Spacebot (spacebot.sh) just landed on Hacker News as a direct alternative to OpenClaw — but with a fundamentally different architecture. Instead of treating AI agents as monolithic chat interfaces, Spacebot splits the LLM process into three dedicated roles: Channel (the user-facing ambassador with personality), Branch (a context fork for thinking), and Worker (focused execution without conversation overhead). That's infrastructure-level thinking, not another wrapper around GPT.
Role-Based Architecture
The Channel is what users actually talk to — one per conversation, with full identity and personality. It delegates everything else. When the Channel needs to think through something complex, it forks a Branch with the full conversation history; the Branch chews on it and returns only the conclusion. Meanwhile, Workers do the actual work — they get a task, the right tools, and zero personality. This isn't sequential processing; it's concurrent orchestration where nothing blocks.
The Cortex Memory System
Spacebot's Cortex is the real differentiator. Every 60 minutes, it queries the memory graph across 8 dimensions and synthesizes a briefing that every conversation inherits — lock-free, zero-copy. The Association Loop continuously scans memories for embedding similarity and builds graph edges between related knowledge. Facts link to decisions. Events link to goals. The system gets smarter automatically.
File Ingestion and OpenClaw Migration
Drop text files into the ingest folder — notes, docs, logs, markdown, whatever — and Spacebot chunks them through an LLM with memory tools to produce typed, graph-connected memories. For OpenClaw users migrating over, just drop your MEMORY.md and daily logs into the ingest folder; Spacebot extracts structured memories and wires them into the graph automatically. Supported formats: .md, .txt, .json, .yaml, .csv, .log, .toml, .xml, .html, .rst.
Tech Stack and Deployment
Built in Rust with Tokio, SQLite (redb), LanceDB, FastEmbed, Serenity, and Chromiumoxide.

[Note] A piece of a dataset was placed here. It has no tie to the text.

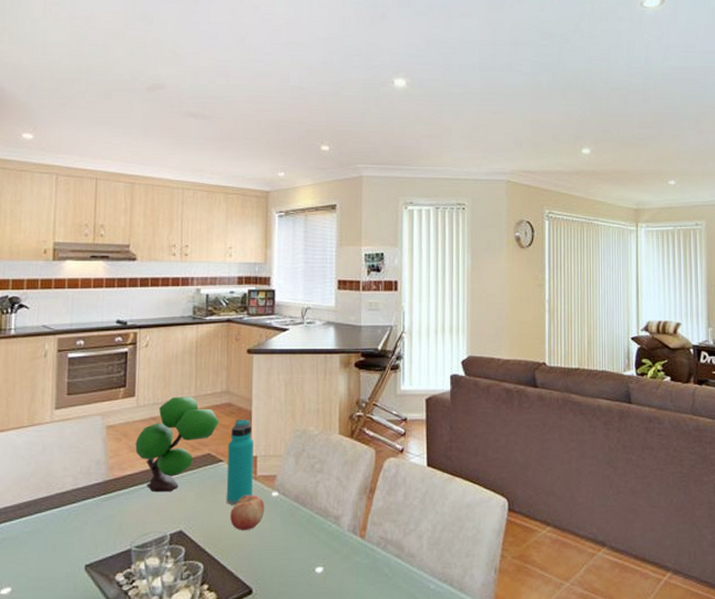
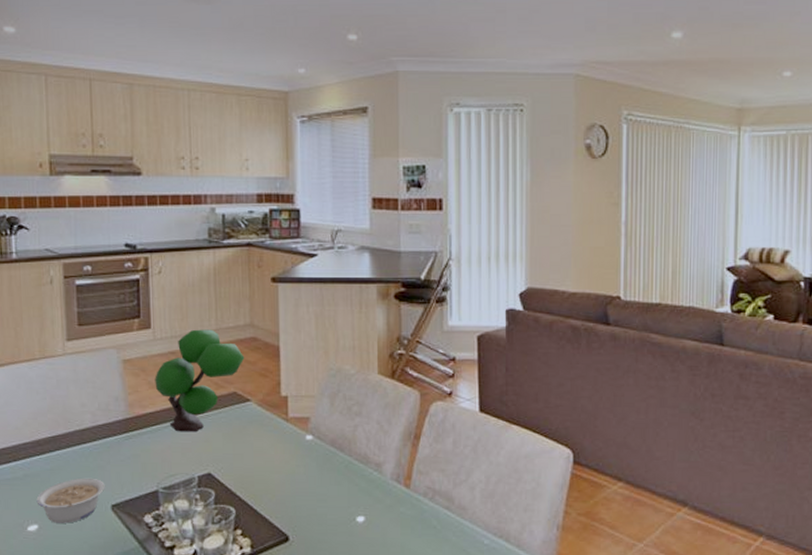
legume: none [12,539,80,585] -> present [36,477,105,523]
water bottle: present [226,419,254,505] -> none [254,355,284,448]
fruit: present [230,495,265,531] -> none [261,437,299,476]

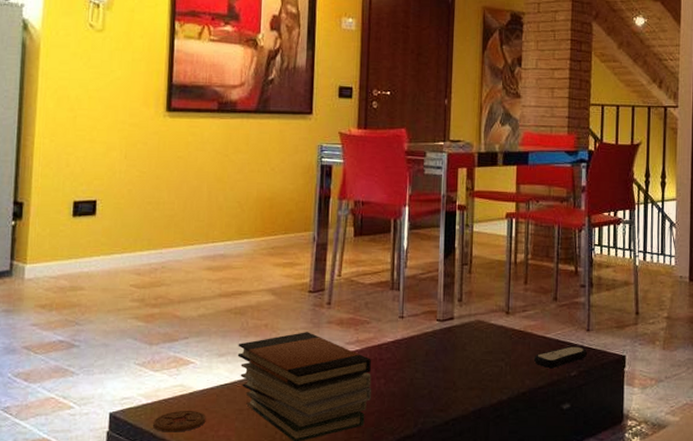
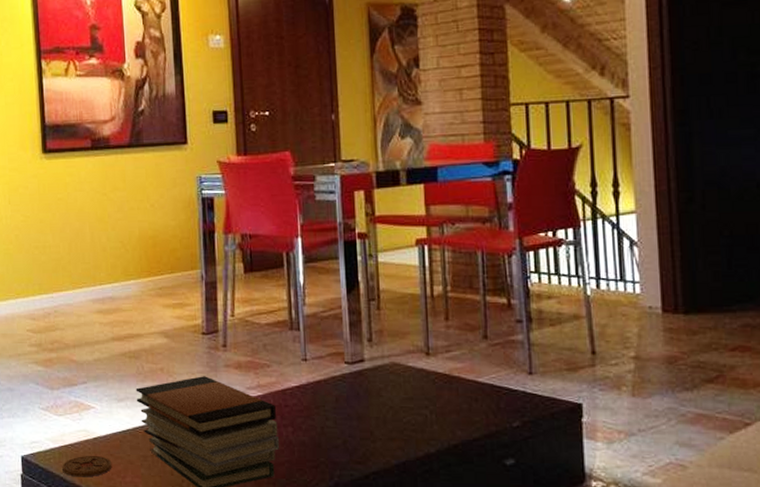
remote control: present [533,346,587,368] -> none [464,392,531,417]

First-class support for 10 LLM providers with automatic routing and fallbacks. Single binary, no runtime dependencies, deployable via Docker on any platform — AWS, GCP, bare metal, private networks. Self-host with one command: docker run -d --name spacebot -v spacebot-data:/data -p 19898:19898 ghcr.io/spacedriveapp/spacebot:latest
Pricing and Support Plans
Hosted plans: $29/mo (3 agents), $59/mo (6 agents, most popular), $129/mo (12 agents). Self-hosted support: $59/mo basic or $299/mo priority. Enterprise contracts with SLAs available. All plans require your own LLM API keys (BYOK) — bundled credits coming soon.
Key Takeaways
- Three dedicated LLM roles (Channel/Branch/Worker) enable concurrent non-blocking AI processes
- Cortex memory synthesis provides pre-computed briefings so conversations never start cold
- Association Loop builds graph edges automatically — memory gets smarter without manual tagging
- Rust-built infrastructure means single binary deployment, no Docker beyond the container, no microservices sprawl
- OpenClaw migration path is drop-in compatible — MEMORY.md and daily logs just work
The Bottom Line
Spacebot isn't a chatbot. It's infrastructure for teams that need autonomous AI processes with shared mutable state, persistent memory across conversations, and zero human oversight. The role-based LLM architecture is the right call — treating AI as a workforce rather than a fancy autocomplete. If you're building AIops or need real agentic workflows, this is worth a serious look. OpenClaw has competition now.